Le changement dans la formation des enseignants, sera-t-il vraiment observable dès la rentrée 2013, date à laquelle les Espé (Ecoles supérieures du professorat et de l’éducation) doivent ouvrir ?

Une partie de la loi s’appliquera dès la rentrée 2013. Quant à la création des Espé, qui seront au sein des universités mais auront une identité propre, cela ne peut pas figurer dans le cadre de la loi. Comme la place du concours et les contenus de formation, qui pourront figurer dans un décret.
Le problème des maquettes de formation sera étudié dans le cadre des universités et les ministères de l’Education nationale et de l’Enseignement supérieur devront se mettre d’accord, comme sur la question du rapport Espé-universités.
Un premier signe a déjà été envoyé avec la création de 6.000 emplois d’avenir enseignants dès 2013. On a anticipé sur le vote de la loi. C’est un message fort.

Avez-vous vu les lignes et oppositions classiques bouger pendant la concertation ?  

Au départ, courant juillet, nous avons entendu un certain nombre de positions qui étaient un rappel des positions classiques que nous connaissons de la part des syndicats, des parents d’élèves et des associations pédagogiques. Puis, fin juillet et lors de la reprise des travaux en août, par la discussion, les membres sont sortis des discours.  

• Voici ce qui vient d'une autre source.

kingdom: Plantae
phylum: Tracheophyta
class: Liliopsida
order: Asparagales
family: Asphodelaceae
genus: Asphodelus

En quoi cette concertation pour la refondation de l’école se distingue-t-elle du grand débat national sur l’avenir de l’école piloté par Claude Thélot en 2004 ?

Le débat Thélot était, avant tout, un état des lieux avec des préconisations pour une réforme de l’école. Là, nous poursuivons une toute autre ambition. Ce n’est pas une réforme de plus. Il s’agit d’une concertation qui a vocation à être l’acte premier de la refondation de l’école. Elle sera le socle de la loi. Elle permettra de dégager une ambition à partir de laquelle le ministre bâtira sa loi donnant les grandes orientations qui devront guider cette refondation. Ensuite, des circulaires préciseront ces orientations. Et la concertation continuera après la loi.